For general small app development on Windows and OSX the first decision is based on one and a half criteria: Cocoa and Mac App Store.
1) If you want to learn Cocoa there's no access to any Java Cocoa bindings any more.
And a half) Java apps will never be approved on the Mac App Store. MonoMac/Cocoa# project are translated and compiled under Xcode and can be approved. A dev at Oracle believes that if you bundle the JRE with the app that it could get approved but I've never heard of anyone succeeding. Or trying for that matter. I'm 90% he's wrong.
If you really care about either then Java is out.
If you don't then these are the things I would think about:
1) If game development is what will keep you coding then your language choice will be based on the game engine most easy for you to learn, understand and use.
- jMonkeyEngine is an open source java engine that is popular, has tutorials, etc but is also 3D focused
- Ardor3d was developed to be easier/better than jMonkeyEngine by the original jMonkeyEngine devs. Fewer tutorials and documentation. Also Java
- Axiom 3D engine - a C# engine with XNA, etc bindings. Cross platform I think
- Slick2D is a 2D java game engine. Never even looked at this but 2D art assets and development is far easier than 3D
- JGame - 2D java and flash engine
You'll want lots of incremental successes to keep you motivated vs throwing up your hands...it's not a matter of difficulty but human nature.

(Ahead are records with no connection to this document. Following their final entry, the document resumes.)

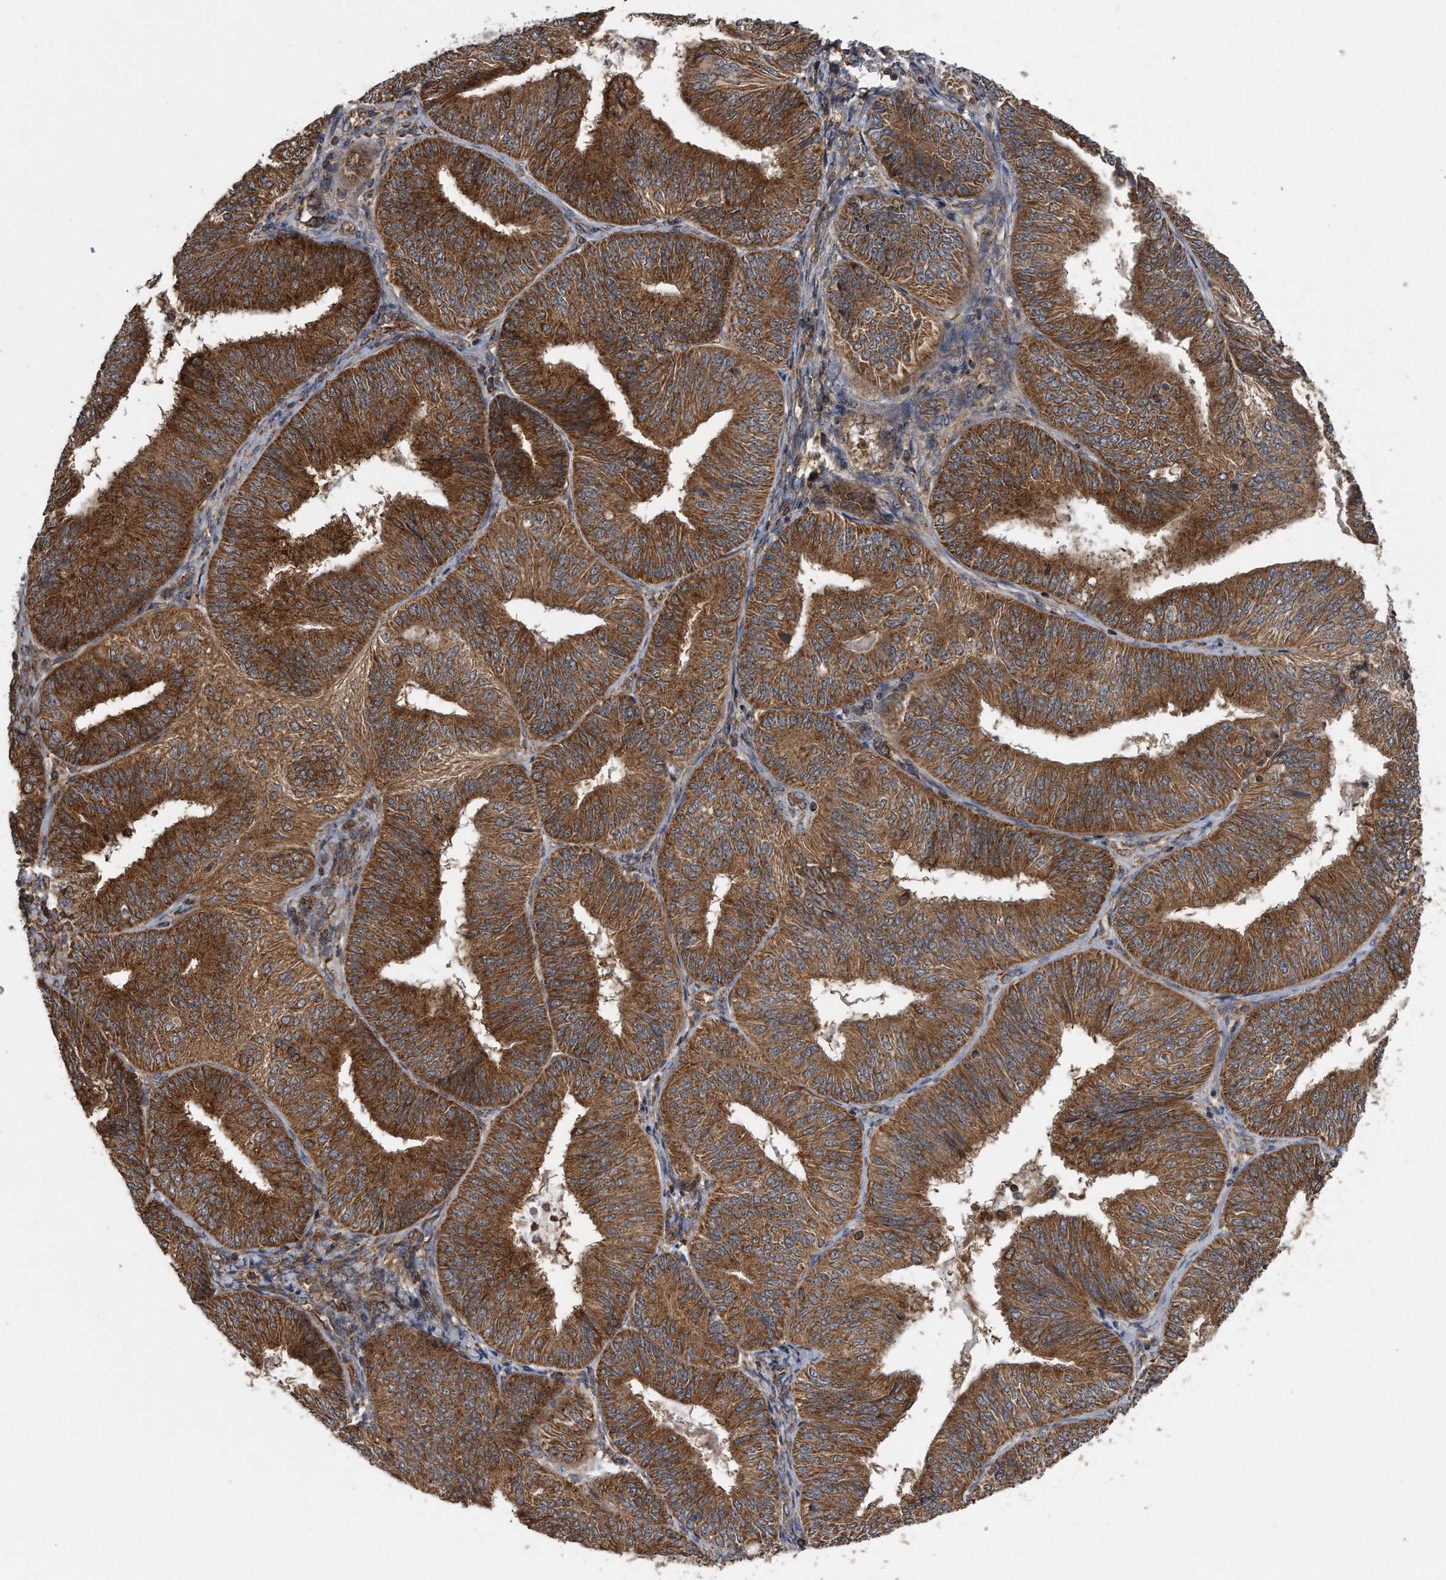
{"staining": {"intensity": "strong", "quantity": ">75%", "location": "cytoplasmic/membranous"}, "tissue": "endometrial cancer", "cell_type": "Tumor cells", "image_type": "cancer", "snomed": [{"axis": "morphology", "description": "Adenocarcinoma, NOS"}, {"axis": "topography", "description": "Endometrium"}], "caption": "The immunohistochemical stain labels strong cytoplasmic/membranous expression in tumor cells of endometrial adenocarcinoma tissue.", "gene": "ALPK2", "patient": {"sex": "female", "age": 58}}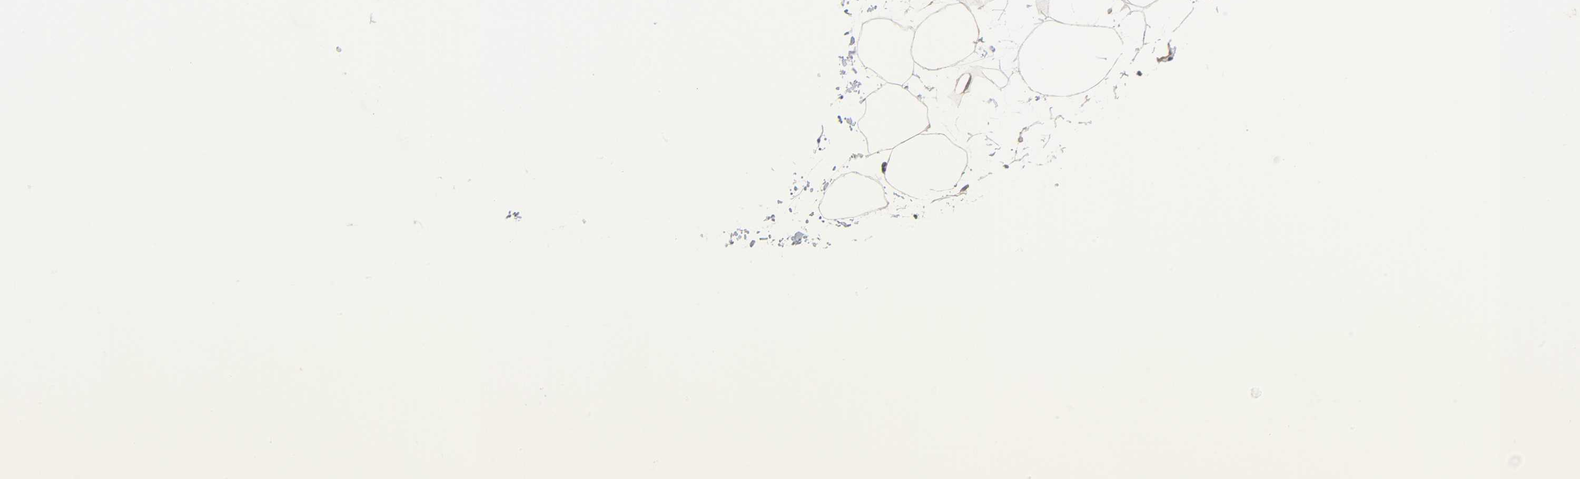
{"staining": {"intensity": "moderate", "quantity": "<25%", "location": "cytoplasmic/membranous"}, "tissue": "adipose tissue", "cell_type": "Adipocytes", "image_type": "normal", "snomed": [{"axis": "morphology", "description": "Normal tissue, NOS"}, {"axis": "topography", "description": "Breast"}], "caption": "IHC (DAB (3,3'-diaminobenzidine)) staining of benign adipose tissue demonstrates moderate cytoplasmic/membranous protein expression in about <25% of adipocytes.", "gene": "HDLBP", "patient": {"sex": "female", "age": 22}}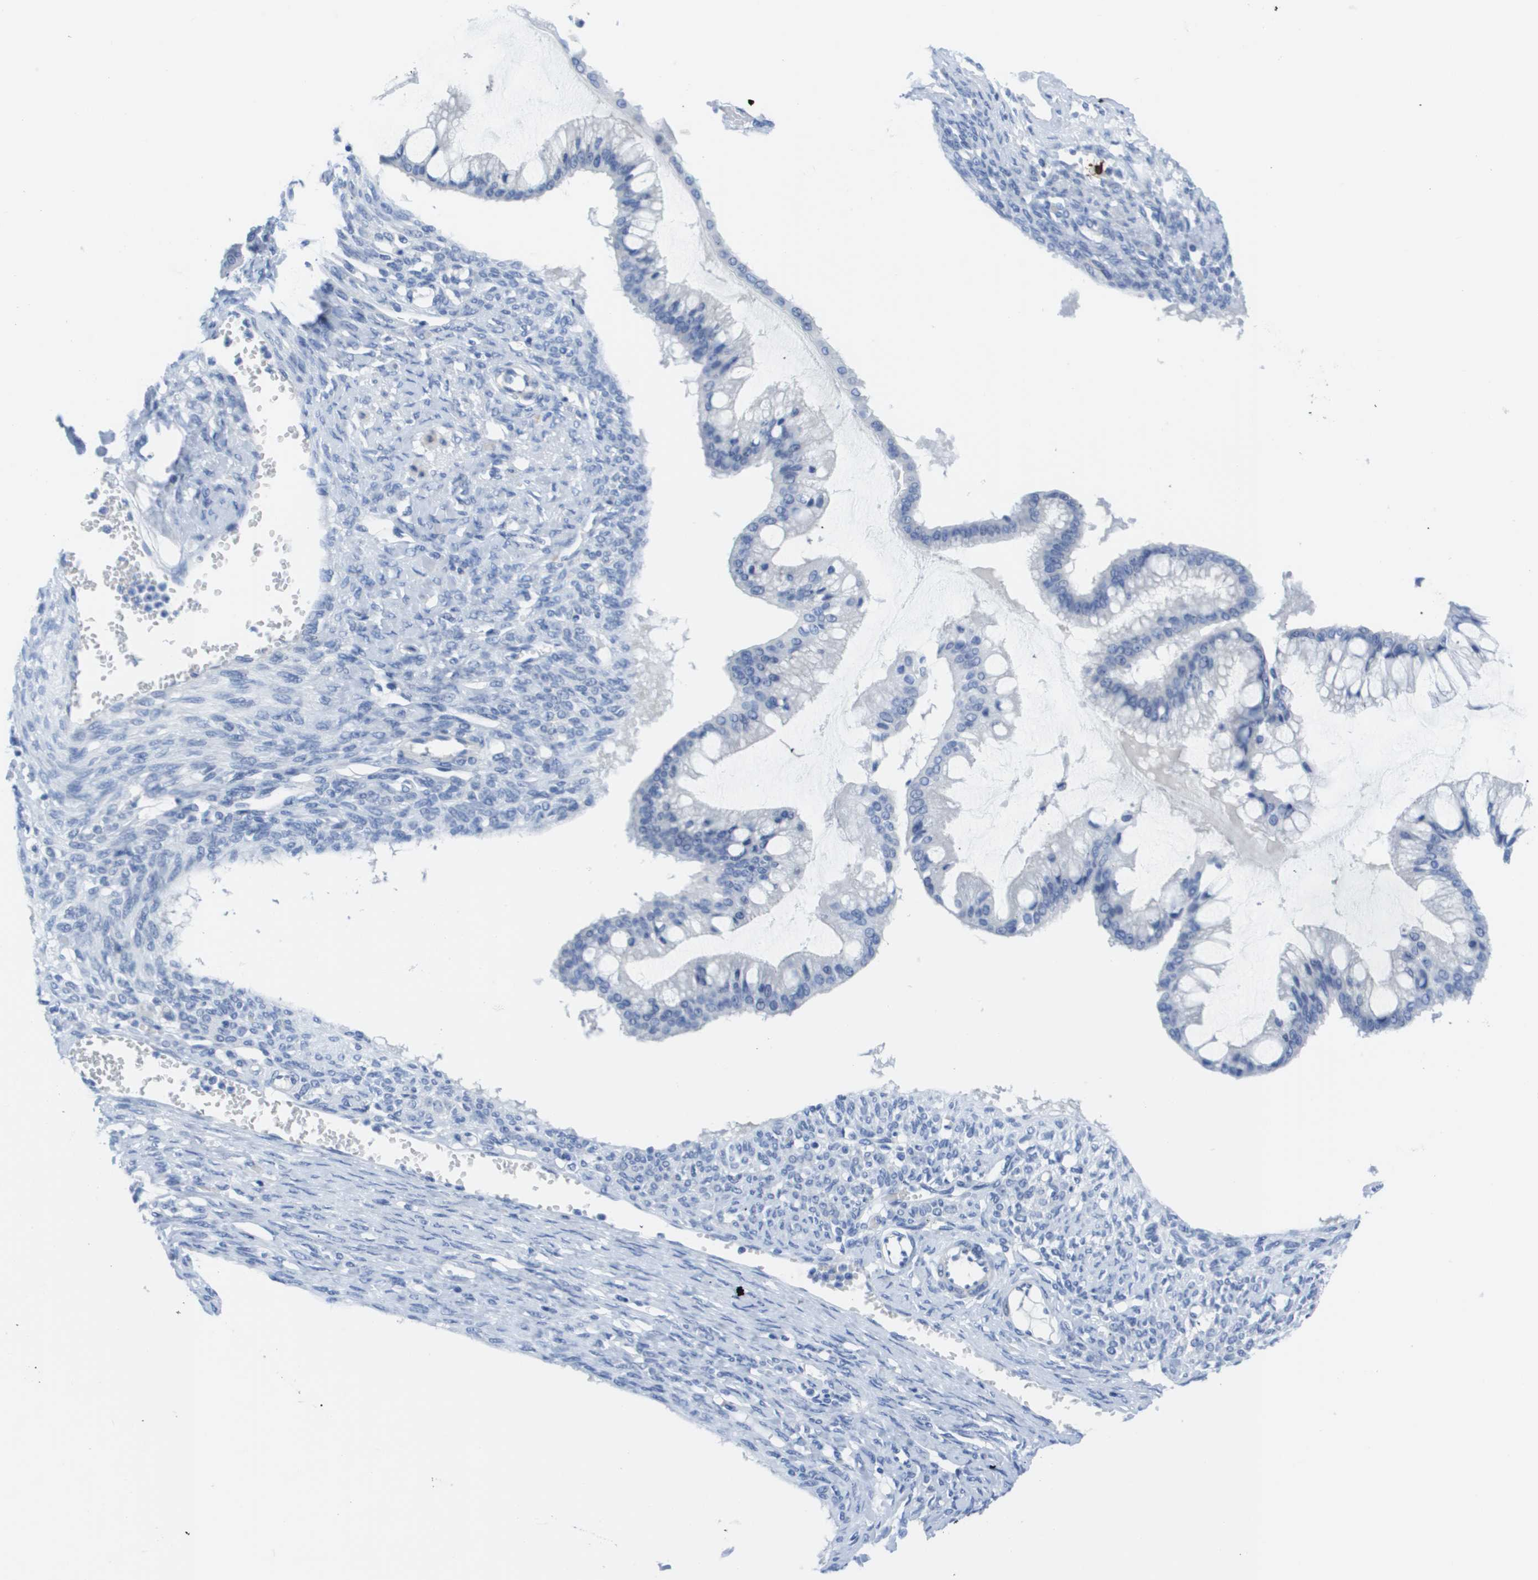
{"staining": {"intensity": "negative", "quantity": "none", "location": "none"}, "tissue": "ovarian cancer", "cell_type": "Tumor cells", "image_type": "cancer", "snomed": [{"axis": "morphology", "description": "Cystadenocarcinoma, mucinous, NOS"}, {"axis": "topography", "description": "Ovary"}], "caption": "An IHC image of ovarian cancer is shown. There is no staining in tumor cells of ovarian cancer.", "gene": "MS4A1", "patient": {"sex": "female", "age": 73}}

If you were serious about coding then there is no real substitute for a firm foundation in computer science basics (data structures, control, oo theory (encapsulation, abstraction, polymorphism, yadda, yadda, yadda), and so forth) that you want to skip. You don't have to go to university to learn these but you gotta pick these up somehow...most programmers without a CS background learn as part of a team. For you, there isn't a senior dev mentoring you along and frankly for small app development you'll be mostly fine.
Finally, if you still want to do C++/C I would take a look at the Torque Game Engine. Still alive but getting (IMHO) dated but for an indy game dev it's decent. You can start with just TorqueScript (LUA based I think...it's been sooo long I forget). $150ish to start but I think there is a free demo. What really helps are the starter kits.
There are unity ones too. Haven't tried any.
2) For general development were you code once and run on either windows or mac then Java is better than C#. While it is good practice anyway to have a high degree of separation between business logic and UI you can be sloppy in Java because the UI rendering is inherent in the language platform (ignoring Android for the moment). C# can have native bindings to Cocoa, XAML, WinForms, etc but for cross platform you need to not cheat in separating game or app logic from UI code or you will pay later.
For games, you code against the game engine unless you're starting from scratch. The native UI is the engine...but game logic should STILL be compartmentalized from GUI code and logic. If for no other reason than you might want to reuse game logic code in a new engine for a new game.
Don't code from scratch although DO code from the tutorials. Things like the NeHe opengl tutorials are kinda advanced but there are many XNA, JOGL, etc tutorials based on the NeHe ones. These gives you some low level understanding of what the 3D engines are doing for you...and why you don't want to code from scratch.
3) Documentation and tutorials: Both C# and Java have lots of these. Java probably has more because it is older and is a common teaching language. The downside is that if you google "How to do X in Java" you often end up with three different answers, two of which are deprecated by newer features in later versions of Java. C# is somewhat less crufty from this perspective but with the number of .NET versions, LINQ, XAML, win forms, etc you end up with some of the same issues.
Ran out of steam but this should get you started.
Don't worry about Java dying...it'll be around a couple more decades. There's billions of dollars worth of enterprise code built on Java including all of Oracle's stuff, a large chunk of IBM stuff, etc. Even desktop development will continue on...at least as the same low level of effort as today. Heck, it surprised the hell out of me but they did GA on JavaFX in Feb. I was pretty sure JavaFX would have died with the Oracle acquisition. Oracle doesn't have a desktop focus but given that Java is open sourced they can neglect it but not kill it. I don't see Ardor or JMonkeyEngine going away any time soon either.